→ TEXT FOR ANALYSIS
Metamath Proof Explorer

Theorem rlimsqz

Description: Convergence of a sequence sandwiched between another converging sequence and its limit. (Contributed by Mario Carneiro, 18-Sep-2014) (Revised by Mario Carneiro, 20-May-2016)

Ref Expression
Hypotheses rlimsqz.d 
|- ( ph -> D e. RR )
rlimsqz.m 
|- ( ph -> M e. RR )
rlimsqz.l 
|- ( ph -> ( x e. A |-> B ) ~~>r D )
rlimsqz.b 
|- ( ( ph /\ x e. A ) -> B e. RR )
rlimsqz.c 
|- ( ( ph /\ x e. A ) -> C e. RR )
rlimsqz.1 
|- ( ( ph /\ ( x e. A /\ M <_ x ) ) -> B <_ C )
rlimsqz.2 
|- ( ( ph /\ ( x e. A /\ M <_ x ) ) -> C <_ D )
Assertion rlimsqz 
|- ( ph -> ( x e. A |-> C ) ~~>r D )

→ PROVIDED MATERIAL
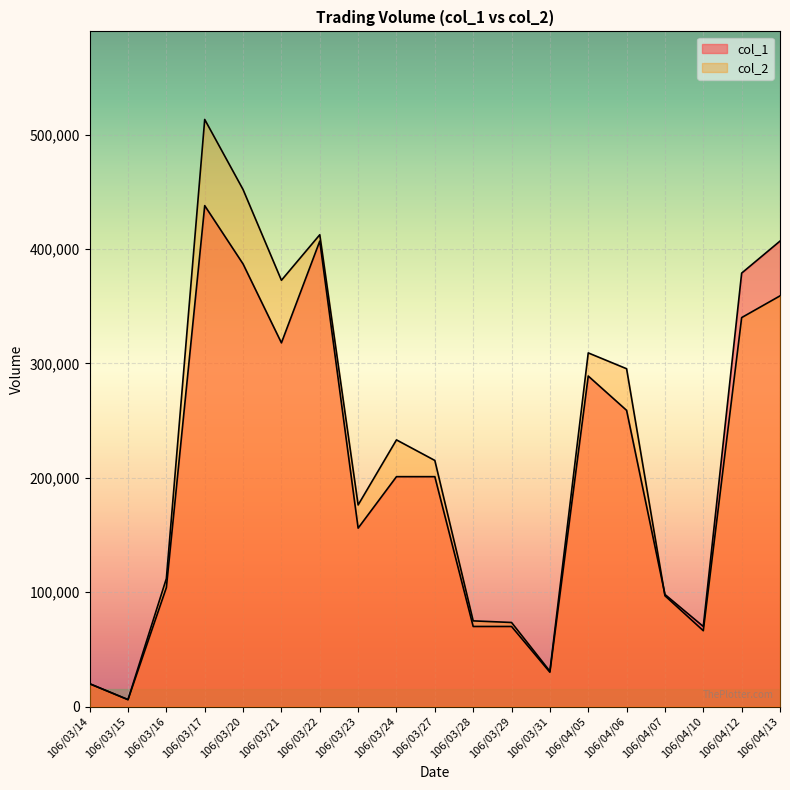

What is the maximum value for col_1?

438000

→ WORK INSTRUCTIONS
Resume the Metamath page on theorem rlimsqz from the point where it stops. The material has no connection to the Metamath page on theorem rlimsqz.

→ OUTPUT BELOW
Proof

Step Hyp Ref Expression
1 rlimsqz.d 
 |-  ( ph -> D e. RR )
2 rlimsqz.m 
 |-  ( ph -> M e. RR )
3 rlimsqz.l 
 |-  ( ph -> ( x e. A |-> B ) ~~>r D )
4 rlimsqz.b 
 |-  ( ( ph /\ x e. A ) -> B e. RR )
5 rlimsqz.c 
 |-  ( ( ph /\ x e. A ) -> C e. RR )
6 rlimsqz.1 
 |-  ( ( ph /\ ( x e. A /\ M <_ x ) ) -> B <_ C )
7 rlimsqz.2 
 |-  ( ( ph /\ ( x e. A /\ M <_ x ) ) -> C <_ D )
8 1 recnd 
 |-  ( ph -> D e. CC )
9 4 recnd 
 |-  ( ( ph /\ x e. A ) -> B e. CC )
10 5 recnd 
 |-  ( ( ph /\ x e. A ) -> C e. CC )
11 4 adantrr 
 |-  ( ( ph /\ ( x e. A /\ M <_ x ) ) -> B e. RR )
12 5 adantrr 
 |-  ( ( ph /\ ( x e. A /\ M <_ x ) ) -> C e. RR )
13 1 adantr 
 |-  ( ( ph /\ ( x e. A /\ M <_ x ) ) -> D e. RR )
14 11 12 13 6 lesub2dd 
 |-  ( ( ph /\ ( x e. A /\ M <_ x ) ) -> ( D - C ) <_ ( D - B ) )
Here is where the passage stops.